Problem statement |
Could you set down the lines below, from the one containing "Annotated regions visible" through the final line, exactly as written?

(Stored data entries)
──────

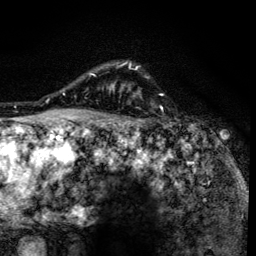
Breast MRI (dynamic contrast-enhanced), one axial slice; slice 109 of 134 in the series (ordered by position); cropped to one breast; dynamic contrast-enhanced series, time point 2 of 6 at this slice position (early post-contrast); 3 T; TE 4.2 ms, TR 8.6 ms; 1.2 mm slice thickness; 256 × 256 image matrix, field of view 160 × 160 mm. Female patient.
Structures marked on this image (semi-automatic segmentation, software-assisted and operator-edited):
- enhancing-tissue mask used for the functional tumour volume (all voxels passing the contrast-enhancement thresholds inside the analysis volume; usually the tumour): bounding box (x1, y1, x2, y2) in pixels: (90, 63, 133, 138)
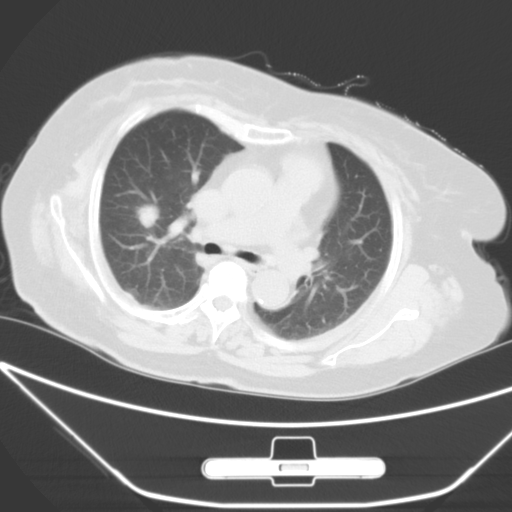
Chest CT, one axial slice. Position 33 of 49 along the scan axis. 120 kVp. Lung window (W 1500 / L -600 HU). 5 mm slice thickness. 512 × 512 image matrix, field of view 365 × 365 mm. Female patient, age 65 years. From the clinical record (not read from this slice): clinical TNM (as recorded): T1c N0 M0.
Annotated regions visible in this slice (rectangle marked by the reading radiologist):
- lung tumour (recorded histology: adenocarcinoma): box from (x=134, y=195) to (x=172, y=233) px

──────

Output below |
Annotated regions visible in this slice (rectangle marked by the reading radiologist):
- lung tumour (recorded histology: adenocarcinoma): box from (x=134, y=195) to (x=172, y=233) px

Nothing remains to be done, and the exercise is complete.